++++ Ausgangstext ++++

Rework verarbeiten

In jeder produzierenden Fleischerei gibt es Anschnitte, die aus dem einen oder anderen Grund unverkäuflich sind und erneut verarbeitet werden müssen. Meistens handelt es sich um die Endstücke von Brühwürsten und Kochschinken, die dann wiederum in Brühwurst eingearbeitet werden.

Werden die unverkäuflichen Abschnitte von Brühwurst wiederum zu Brühwurst verarbeitet, darf der Anteil an bereits koaguliertem Eiweiß nicht zu hoch sein. - © Röhr

Rework verarbeiten

Bei der Herstellung von Brühwurst bildet das Fleischeiweiß ein stabiles Gerüst, in welchem das Fett und Wasser eingeschlossen werden. Durch die Hitze beim Brühen koaguliert das Eiweiß und das Gerüst wird fest. Wenn Brühwurstabschnitte wiederum zu Brühwurst verarbeitet werden, ist darauf zu achten, dass der Anteil an bereits koaguliertem Eiweiß nicht zu hoch wird, da das bereits geronnene Eiweiß nicht mehr zur Bildung des Eiweißgerüstes zur Verfügung steht. Reicht der Anteil an „frischem“ – nicht koaguliertem – Eiweiß nicht aus, kommt es beim Brühen zum Fett- und/oder Geleeabsatz.

++++

— Aufgabe —
Wie könnte der Text über das Verarbeiten von Rework in der Fleischerei nach dem Satz zum Fett- und Geleeabsatz weitergehen? Schreiben Sie ihn ab dieser Stelle fort.

++++ Übungsdaten ++++

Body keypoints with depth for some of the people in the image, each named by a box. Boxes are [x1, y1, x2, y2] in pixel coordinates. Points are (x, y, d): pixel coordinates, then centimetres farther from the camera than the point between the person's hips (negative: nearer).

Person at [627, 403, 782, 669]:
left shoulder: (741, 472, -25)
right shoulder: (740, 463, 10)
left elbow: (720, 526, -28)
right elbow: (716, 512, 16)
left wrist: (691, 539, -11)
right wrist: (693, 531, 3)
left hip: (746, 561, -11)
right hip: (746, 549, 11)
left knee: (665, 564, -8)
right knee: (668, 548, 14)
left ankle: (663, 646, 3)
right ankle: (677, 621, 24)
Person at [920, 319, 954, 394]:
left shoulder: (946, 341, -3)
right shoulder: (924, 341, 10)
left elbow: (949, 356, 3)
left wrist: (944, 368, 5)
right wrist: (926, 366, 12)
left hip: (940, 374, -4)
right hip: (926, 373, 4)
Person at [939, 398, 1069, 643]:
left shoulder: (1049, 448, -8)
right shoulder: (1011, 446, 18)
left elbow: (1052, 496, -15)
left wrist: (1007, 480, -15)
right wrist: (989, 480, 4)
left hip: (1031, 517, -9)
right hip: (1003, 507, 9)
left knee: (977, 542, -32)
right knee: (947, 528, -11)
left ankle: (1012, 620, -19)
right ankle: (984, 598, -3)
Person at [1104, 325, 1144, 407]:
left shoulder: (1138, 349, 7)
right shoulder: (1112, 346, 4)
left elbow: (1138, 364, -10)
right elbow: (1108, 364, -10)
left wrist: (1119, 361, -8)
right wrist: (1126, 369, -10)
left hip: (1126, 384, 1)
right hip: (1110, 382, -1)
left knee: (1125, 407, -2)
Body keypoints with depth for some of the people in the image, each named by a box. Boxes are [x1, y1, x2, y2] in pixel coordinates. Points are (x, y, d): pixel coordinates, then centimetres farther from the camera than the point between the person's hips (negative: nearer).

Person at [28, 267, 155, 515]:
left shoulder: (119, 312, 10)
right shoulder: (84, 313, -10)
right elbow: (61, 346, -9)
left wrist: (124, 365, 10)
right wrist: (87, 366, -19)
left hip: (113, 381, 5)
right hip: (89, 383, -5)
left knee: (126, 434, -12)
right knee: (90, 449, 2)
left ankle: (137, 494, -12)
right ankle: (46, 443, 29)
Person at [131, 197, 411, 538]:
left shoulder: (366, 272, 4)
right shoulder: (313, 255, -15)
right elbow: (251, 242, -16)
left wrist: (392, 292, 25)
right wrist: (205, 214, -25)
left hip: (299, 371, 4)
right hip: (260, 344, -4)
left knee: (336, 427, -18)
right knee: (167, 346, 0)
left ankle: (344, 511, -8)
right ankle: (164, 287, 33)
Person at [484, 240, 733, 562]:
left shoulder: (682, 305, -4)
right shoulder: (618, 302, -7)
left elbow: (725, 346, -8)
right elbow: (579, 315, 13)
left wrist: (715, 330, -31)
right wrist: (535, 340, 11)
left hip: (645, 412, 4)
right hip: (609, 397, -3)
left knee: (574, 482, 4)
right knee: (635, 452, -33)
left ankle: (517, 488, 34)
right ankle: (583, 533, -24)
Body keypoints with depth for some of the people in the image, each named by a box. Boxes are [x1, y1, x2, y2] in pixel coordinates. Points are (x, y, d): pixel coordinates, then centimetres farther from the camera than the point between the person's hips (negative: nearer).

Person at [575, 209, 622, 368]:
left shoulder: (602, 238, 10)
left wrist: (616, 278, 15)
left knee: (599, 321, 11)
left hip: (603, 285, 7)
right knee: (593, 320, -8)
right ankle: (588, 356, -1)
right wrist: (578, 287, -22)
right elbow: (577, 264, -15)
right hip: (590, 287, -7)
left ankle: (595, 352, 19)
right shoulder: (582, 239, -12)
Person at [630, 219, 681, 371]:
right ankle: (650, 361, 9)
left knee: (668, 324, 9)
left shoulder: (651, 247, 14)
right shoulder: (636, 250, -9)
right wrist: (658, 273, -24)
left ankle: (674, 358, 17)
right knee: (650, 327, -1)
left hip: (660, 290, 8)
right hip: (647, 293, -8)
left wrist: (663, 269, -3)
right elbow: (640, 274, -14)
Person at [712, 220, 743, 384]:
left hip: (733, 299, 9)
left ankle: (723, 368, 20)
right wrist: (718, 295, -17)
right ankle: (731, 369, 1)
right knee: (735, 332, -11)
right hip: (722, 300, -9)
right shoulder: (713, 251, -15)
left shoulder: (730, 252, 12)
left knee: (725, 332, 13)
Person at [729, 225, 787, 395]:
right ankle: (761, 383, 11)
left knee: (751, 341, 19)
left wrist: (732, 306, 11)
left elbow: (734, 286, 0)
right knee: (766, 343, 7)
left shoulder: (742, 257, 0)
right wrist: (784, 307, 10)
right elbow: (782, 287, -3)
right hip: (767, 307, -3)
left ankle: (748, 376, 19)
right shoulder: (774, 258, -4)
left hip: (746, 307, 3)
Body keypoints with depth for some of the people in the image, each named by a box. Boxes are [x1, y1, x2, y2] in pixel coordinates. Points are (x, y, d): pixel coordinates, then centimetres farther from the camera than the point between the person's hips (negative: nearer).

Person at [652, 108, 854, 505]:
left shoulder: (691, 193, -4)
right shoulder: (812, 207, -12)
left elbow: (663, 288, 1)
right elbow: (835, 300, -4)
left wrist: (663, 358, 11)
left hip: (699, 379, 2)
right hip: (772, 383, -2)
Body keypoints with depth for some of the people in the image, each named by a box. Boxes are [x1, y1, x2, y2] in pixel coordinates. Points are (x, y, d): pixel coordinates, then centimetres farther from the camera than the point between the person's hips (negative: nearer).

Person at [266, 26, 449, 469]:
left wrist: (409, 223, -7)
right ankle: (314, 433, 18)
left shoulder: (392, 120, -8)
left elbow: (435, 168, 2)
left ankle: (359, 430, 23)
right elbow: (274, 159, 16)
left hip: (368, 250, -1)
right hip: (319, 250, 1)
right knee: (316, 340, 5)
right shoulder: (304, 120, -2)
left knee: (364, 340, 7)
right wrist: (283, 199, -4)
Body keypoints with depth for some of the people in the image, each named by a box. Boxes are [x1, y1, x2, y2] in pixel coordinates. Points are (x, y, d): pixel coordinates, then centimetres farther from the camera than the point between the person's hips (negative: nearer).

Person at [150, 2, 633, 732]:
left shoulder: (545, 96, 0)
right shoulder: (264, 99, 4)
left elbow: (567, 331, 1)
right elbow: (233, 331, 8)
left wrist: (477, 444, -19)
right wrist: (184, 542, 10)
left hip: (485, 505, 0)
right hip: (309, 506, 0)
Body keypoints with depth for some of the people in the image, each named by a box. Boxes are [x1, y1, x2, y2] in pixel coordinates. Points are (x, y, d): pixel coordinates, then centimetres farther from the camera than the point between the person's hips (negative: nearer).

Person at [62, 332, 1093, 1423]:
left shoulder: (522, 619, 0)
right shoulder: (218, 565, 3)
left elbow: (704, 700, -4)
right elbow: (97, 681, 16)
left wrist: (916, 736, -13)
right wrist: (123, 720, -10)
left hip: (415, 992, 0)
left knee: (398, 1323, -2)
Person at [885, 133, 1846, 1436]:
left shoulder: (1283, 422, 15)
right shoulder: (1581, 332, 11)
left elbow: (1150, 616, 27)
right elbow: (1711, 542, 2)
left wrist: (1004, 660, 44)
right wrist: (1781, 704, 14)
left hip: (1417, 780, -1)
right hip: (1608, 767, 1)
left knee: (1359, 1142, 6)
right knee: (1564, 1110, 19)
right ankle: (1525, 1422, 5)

++++

— Ergebnis —
Grundsätzlich ist natürlich auch darauf zu achten, dass die Brühwurstabschnitte hygienisch einwandfrei gelagert wurden und sich bei der Verarbeitung in einem frischen und appetitlichen Zustand befinden. Zur Verlängerung der Haltbarkeit können die Ladenabschnitte täglich sortiert und unter Vakuum oder tiefgekühlt bis zur erneuten Verarbeitung aufbewahrt werden.